There will always be some delay (latency) because ffmpeg has to receive the stream, buffer it, analyze it, (re)encode it and then send it out. And all this processing takes time.


----------



## Nicola Mingotti (Apr 17, 2018)

SirDice said:


> There will always be some delay (latency) because ffmpeg has to receive the stream, buffer it, analyze it, (re)encode it and then send it out. And all this processing takes time.

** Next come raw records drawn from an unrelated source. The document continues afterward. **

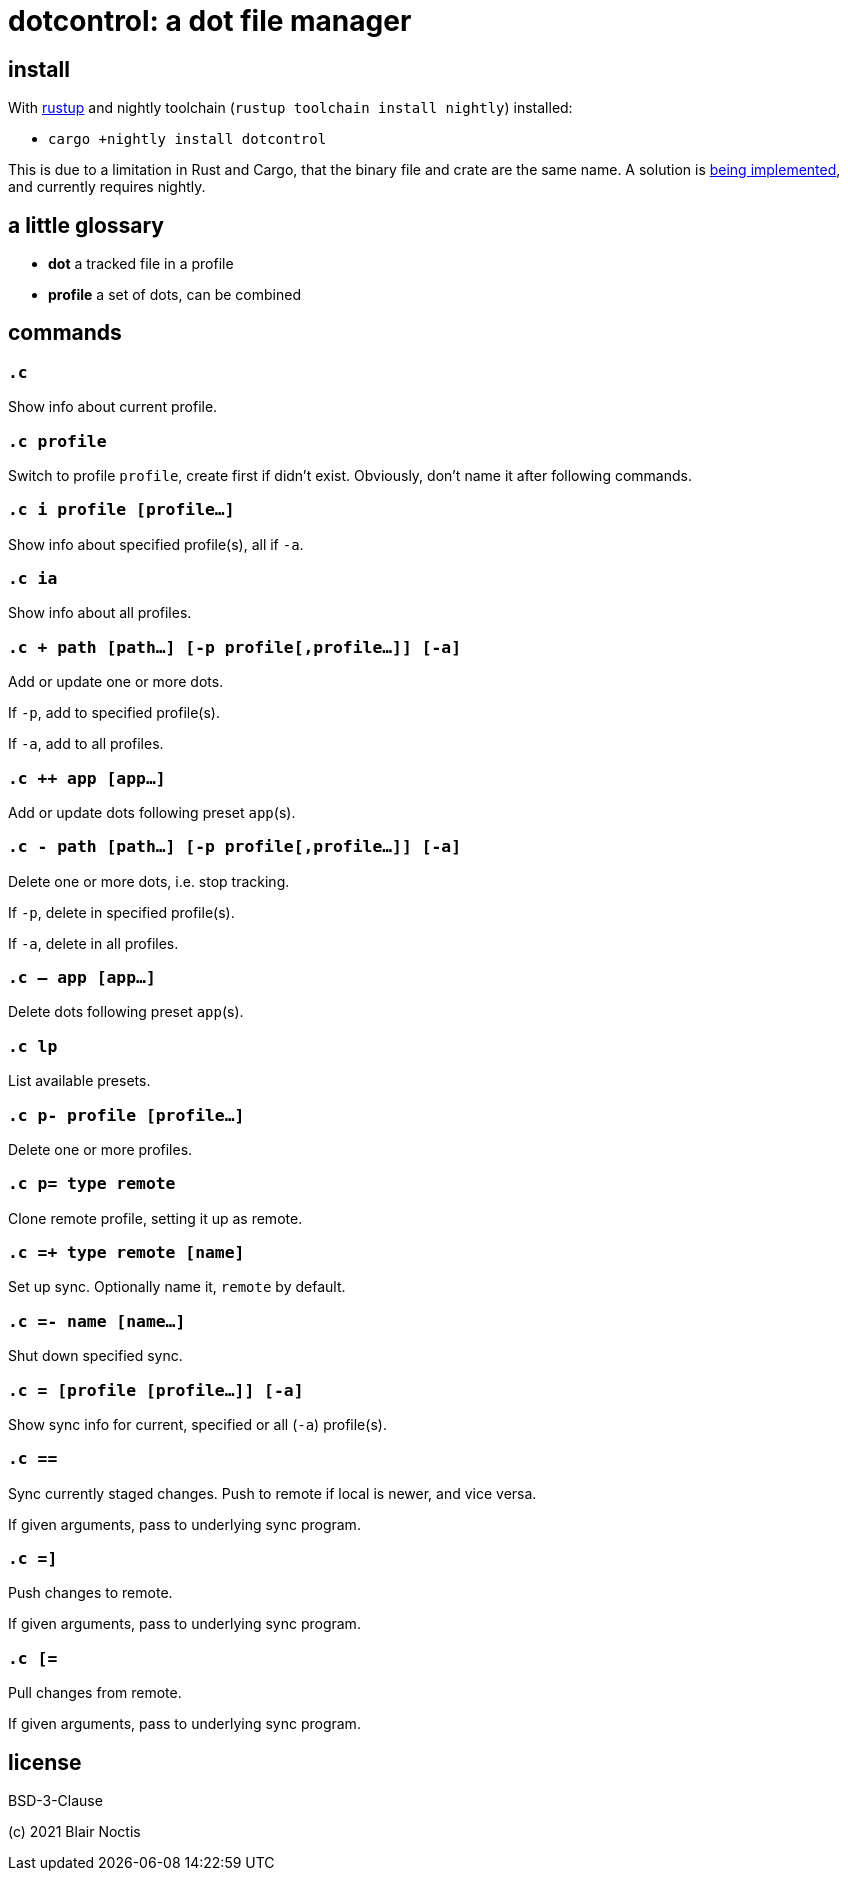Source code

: = dotcontrol: a dot file manager

== install

With https://rustup.rs[rustup] and nightly toolchain (`rustup toolchain install nightly`) installed:

* `cargo +nightly install dotcontrol`

This is due to a limitation in Rust and Cargo, that the binary file and crate are the same name.
A solution is https://github.com/rust-lang/cargo/issues/9778[being implemented],
and currently requires nightly.

== a little glossary

- *dot* a tracked file in a profile
- *profile* a set of dots, can be combined

== commands

=== `.c`

Show info about current profile.

=== `.c profile`

Switch to profile `profile`, create first if didn't exist.
Obviously, don't name it after following commands.

=== `.c i profile [profile...]`

Show info about specified profile(s), all if `-a`.

=== `.c ia`

Show info about all profiles.

=== `.c + path [path...] [-p profile[,profile...]] [-a]`

Add or update one or more dots.

If `-p`, add to specified profile(s).

If `-a`, add to all profiles.

=== `.c ++ app [app...]`

Add or update dots following preset `app`(s).

=== `.c - path [path...] [-p profile[,profile...]] [-a]`

Delete one or more dots, i.e. stop tracking.

If `-p`, delete in specified profile(s).

If `-a`, delete in all profiles.

=== `.c -- app [app...]`

Delete dots following preset `app`(s).

=== `.c lp`

List available presets.

=== `.c p- profile [profile...]`

Delete one or more profiles.

=== `.c p= type remote`

Clone remote profile, setting it up as remote.

=== `.c =+ type remote [name]`

Set up sync. Optionally name it, `remote` by default.

=== `.c =- name [name...]`

Shut down specified sync.

=== `.c = [profile [profile...]] [-a]`

Show sync info for current, specified or all (`-a`) profile(s).

=== `.c ==`

Sync currently staged changes. Push to remote if local is newer, and vice versa.

If given arguments, pass to underlying sync program.

=== `.c =]`

Push changes to remote.

If given arguments, pass to underlying sync program.

=== `.c [=`

Pull changes from remote.

If given arguments, pass to underlying sync program.

== license

BSD-3-Clause

(c) 2021 Blair Noctis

Well, ok, my fault, I did not say the delay is around 10-30 seconds. 
I guess it can not be related to computations, too large IMO.


----------



## Nicola Mingotti (Apr 17, 2018)

I restarted `webcamd` with the `-B` option (for background execution),
it seems this solved the issue, now the delay seems about 1-2 seconds;
acceptable.


----------



## SirDice (Apr 17, 2018)

Yeah, a 1 or 2 second delay is to be expected, 10-30 seconds seems to be a bit excessive.


----------



## Nicola Mingotti (Apr 17, 2018)

I found another thing that maybe was contributing to delay.
in `ffserver.conf` I set now `VideoFrameRate 35` ,
, `VideoBufferSize 80000`  and finally I feed ffserver with a congruent frame rate:
`ffmpeg -r 35 -s 352x288 -i /dev/video0 http://localhost:9000/feed1.ffm`

At the moment the delay seems to be under the second, almost un-noticeable.

I will try again later, if things keep working I will mark the thread solved,
thank you for assistance SirDice  !


----------



## Nicola Mingotti (Apr 19, 2018)

Ok, second test done after reboot, all working. I close the thread.


----------